Although it’s still unclear whether McAuliffe’s late September gaffe doomed his campaign, polling suggests that Youngkin’s ability to harness education as a political messaging strategy likely boosted his support among parents of school-aged children. An Echelon Insights poll conducted October 27-29 showed Youngkin carrying K-12 parents by 15 points compared to the mere 3 point lead over McAuliffe he held in the same poll when non-parents were factored into the equation.
A separate poll of 500 general election voters in Virginia conducted by Democrats for Education Reform and Murmuration November 10-15 found Youngkin carries voters 52 percent to McAuliffe’s 40 percent when it comes to his handling of schools and education. Of the 21 percent of survey respondents in that poll who ranked education as their top issue in the gubernatorial race, a striking 70 percent said they voted for Youngkin.

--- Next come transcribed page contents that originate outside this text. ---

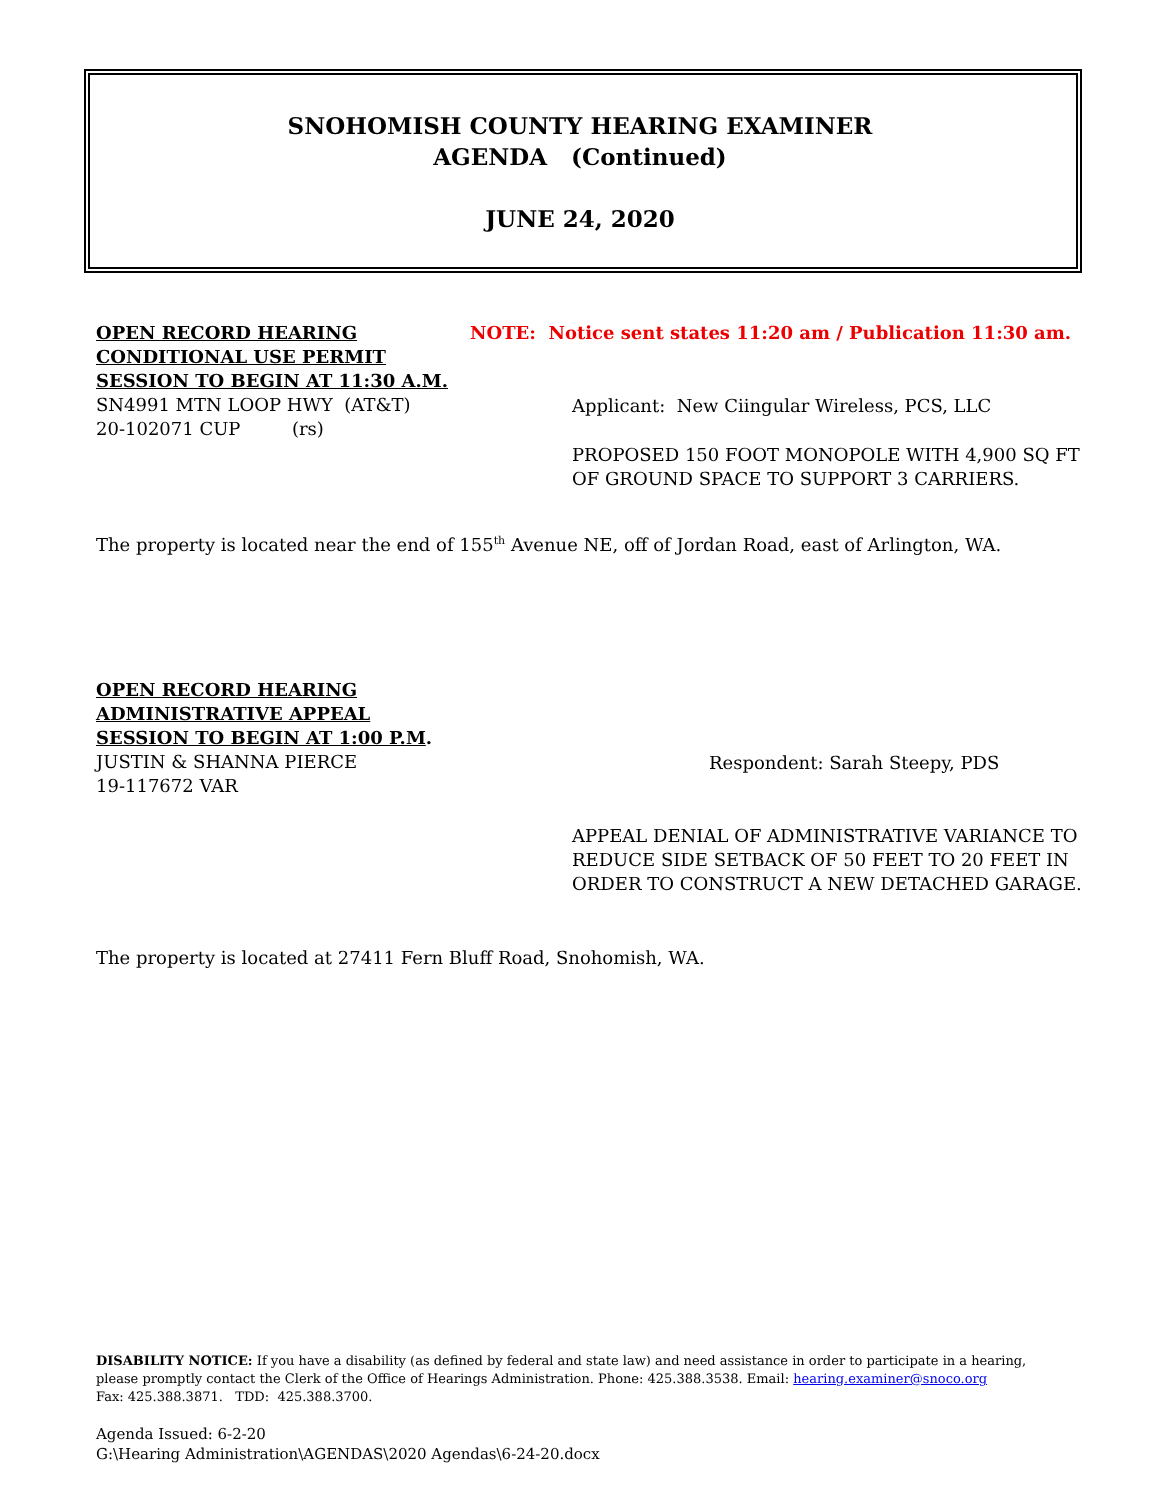SNOHOMISH COUNTY HEARING EXAMINER
AGENDA (Continued)
JUNE 24, 2020
OPEN RECORD HEARING
CONDITIONAL USE PERMIT
SESSION TO BEGIN AT 11:30 A.M.
SN4991 MTN LOOP HWY (AT&T)
20-102071 CUP (rs)
NOTE: Notice sent states 11:20 am / Publication 11:30 am.
Applicant: New Ciingular Wireless, PCS, LLC
PROPOSED 150 FOOT MONOPOLE WITH 4,900 SQ FT
OF GROUND SPACE TO SUPPORT 3 CARRIERS.
The property is located near the end of 155<sup>th</sup> Avenue NE, off of Jordan Road, east of Arlington, WA.
OPEN RECORD HEARING
ADMINISTRATIVE APPEAL
SESSION TO BEGIN AT 1:00 P.M.
JUSTIN & SHANNA PIERCE
19-117672 VAR
Respondent: Sarah Steepy, PDS
APPEAL DENIAL OF ADMINISTRATIVE VARIANCE TO
REDUCE SIDE SETBACK OF 50 FEET TO 20 FEET IN
ORDER TO CONSTRUCT A NEW DETACHED GARAGE.
The property is located at 27411 Fern Bluff Road, Snohomish, WA.
DISABILITY NOTICE: If you have a disability (as defined by federal and state law) and need assistance in order to participate in a hearing, please promptly contact the Clerk of the Office of Hearings Administration. Phone: 425.388.3538. Email: hearing.examiner@snoco.org
Fax: 425.388.3871. TDD: 425.388.3700.
Agenda Issued: 6-2-20
G:\Hearing Administration\AGENDAS\2020 Agendas\6-24-20.docx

According to NBC News exit polls, white women in particular voted for Youngkin 57 to 43 percent, a 13 point swing from 2020 where the demographic went for President Biden. Exit polling by the Washington Post showed that women overall went for McAuliffe, but by a lesser margin than they went for Biden. Non-educated women went for Youngkin in higher numbers—74 percent without college degrees voted GOP—while 61 percent of white women with college degrees broke for McAuliffe.
“[Youngkin] talked about cutting the grocery tax, putting parents in charge of their kids’ education and creating jobs,” former New Jersey Republican Gov. Chris Christie said in an interview with The Dispatch last month. “And Terry McAuliffe talks about Donald Trump.”